(Stored records)
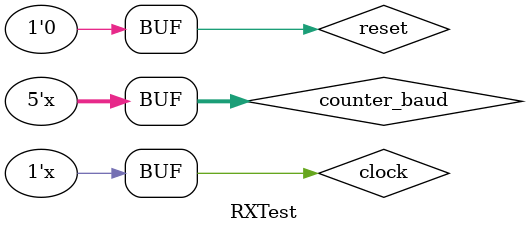
<source format=v>
`timescale 1ns / 1ps


module RXTest;

	// Inputs
	reg rx;
	reg reset;
	reg clock;

	// Outputs
	wire rx_done;
	wire [7:0] d_out;
	
		
	// Outputs
	wire baud_rate_clock;
	
	reg [5:0]counter;
	reg [4:0]counter_baud;
	// Instantiate the Unit Under Test (UUT)
	UART_rx uut (
		.rx(rx), 
		.s_tick(baud_rate_clock), 
		.reset(reset), 
		.clock(clock), 
		.rx_done(rx_done), 
		.d_out(d_out)
	);
	


	// Instantiate the Unit Under Test (UUT)
	UART_baud_rate_generator  baud_rate  (
		.clock(clock), 
		.baud_rate_clock(baud_rate_clock)
	);


	initial begin
		// Initialize Inputs
		rx = 1;
		reset = 1;
		clock = 0;
		counter = 0;
		counter_baud=0;
		// Wait 100 ns for global reset to finish
		#100;
      reset = 0;
		// Add stimulus here

	end
	
	always begin 
		clock = ~clock;
		#10;
	end
	
	always @(baud_rate_clock) begin 
		
		counter_baud=counter_baud+1;
		if(counter_baud==0) begin
			counter=counter+1;
			case (counter) 
			7: rx=0; //start bit
			8: rx=1;
			9: rx=1;
			10: rx=1;
			11: rx=0;
			12: rx=1;
			13: rx=0;
			14: rx=1;
			15: rx=0;
			16: rx=1;// stop bit
			17: rx=1;// otro porque soy re heavy
			18: counter=0;
			default: rx=1;
			endcase;
		end
	end
	
      
endmodule


</source>
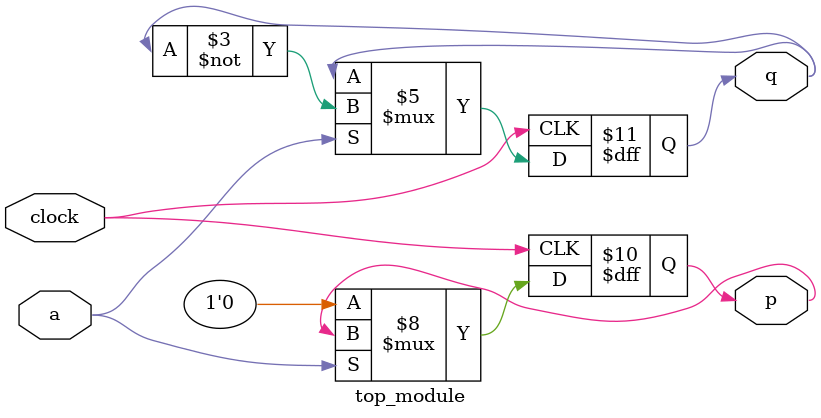
<source format=sv>
module top_module (
    input clock,
    input a, 
    output reg p,
    output reg q
);

always @(posedge clock) begin
    if (a == 0) begin
        p <= 0;
        q <= q;
    end
    else begin
        p <= p;
        q <= ~q;
    end
end

endmodule

</source>
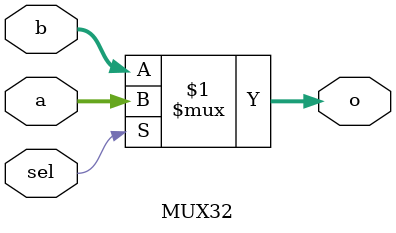
<source format=v>
module MUX9(
  input sel,
  input[8:0] a, b,
  output[8:0] o
);
  assign o = sel? a: b;
endmodule

module MUX4(
  input sel,
  input[3:0] a, b,
  output[3:0] o
);
  assign o = sel? a: b;
endmodule

module MUX32(
  input sel,
  input[31:0] a, b,
  output[31:0] o
);
  assign o = sel? a: b;
endmodule
</source>
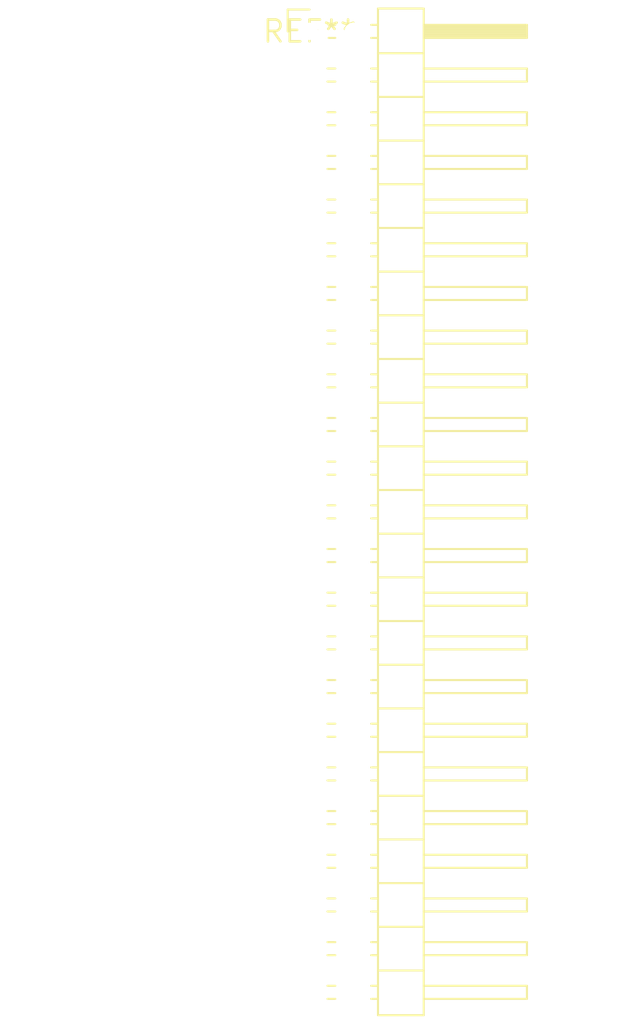
<source format=kicad_pcb>
(kicad_pcb (version 20240108) (generator pcbnew)

  (general
    (thickness 1.6)
  )

  (paper "A4")
  (layers
    (0 "F.Cu" signal)
    (31 "B.Cu" signal)
    (32 "B.Adhes" user "B.Adhesive")
    (33 "F.Adhes" user "F.Adhesive")
    (34 "B.Paste" user)
    (35 "F.Paste" user)
    (36 "B.SilkS" user "B.Silkscreen")
    (37 "F.SilkS" user "F.Silkscreen")
    (38 "B.Mask" user)
    (39 "F.Mask" user)
    (40 "Dwgs.User" user "User.Drawings")
    (41 "Cmts.User" user "User.Comments")
    (42 "Eco1.User" user "User.Eco1")
    (43 "Eco2.User" user "User.Eco2")
    (44 "Edge.Cuts" user)
    (45 "Margin" user)
    (46 "B.CrtYd" user "B.Courtyard")
    (47 "F.CrtYd" user "F.Courtyard")
    (48 "B.Fab" user)
    (49 "F.Fab" user)
    (50 "User.1" user)
    (51 "User.2" user)
    (52 "User.3" user)
    (53 "User.4" user)
    (54 "User.5" user)
    (55 "User.6" user)
    (56 "User.7" user)
    (57 "User.8" user)
    (58 "User.9" user)
  )

  (setup
    (pad_to_mask_clearance 0)
    (pcbplotparams
      (layerselection 0x00010fc_ffffffff)
      (plot_on_all_layers_selection 0x0000000_00000000)
      (disableapertmacros false)
      (usegerberextensions false)
      (usegerberattributes false)
      (usegerberadvancedattributes false)
      (creategerberjobfile false)
      (dashed_line_dash_ratio 12.000000)
      (dashed_line_gap_ratio 3.000000)
      (svgprecision 4)
      (plotframeref false)
      (viasonmask false)
      (mode 1)
      (useauxorigin false)
      (hpglpennumber 1)
      (hpglpenspeed 20)
      (hpglpendiameter 15.000000)
      (dxfpolygonmode false)
      (dxfimperialunits false)
      (dxfusepcbnewfont false)
      (psnegative false)
      (psa4output false)
      (plotreference false)
      (plotvalue false)
      (plotinvisibletext false)
      (sketchpadsonfab false)
      (subtractmaskfromsilk false)
      (outputformat 1)
      (mirror false)
      (drillshape 1)
      (scaleselection 1)
      (outputdirectory "")
    )
  )

  (net 0 "")

  (footprint "PinHeader_2x23_P2.54mm_Horizontal" (layer "F.Cu") (at 0 0))

)

</source>
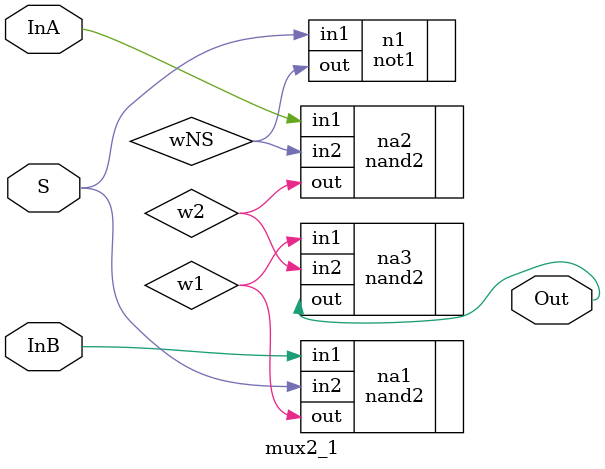
<source format=v>
module mux2_1(InA, InB, S, Out);

  input InA, InB, S;
  output Out;
  wire w1, w2, wNS;
  
  // mux implementation
  // S = 0 will choose InA, S = 1 will choose InB
  nand2 na1 (.in1(InB), .in2(S), .out(w1));
  not1 n1 (.in1(S), .out(wNS));
  nand2 na2 (.in1(InA), .in2(wNS), .out(w2));
  nand2 na3(.in1(w1), .in2(w2), .out(Out));
endmodule

</source>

● WORK ITEM
From the entries, report each line that includes the word "Adhes".

● RESULT FOR THIS EXERCISE
    (32 "B.Adhes" user "B.Adhesive")
    (33 "F.Adhes" user "F.Adhesive")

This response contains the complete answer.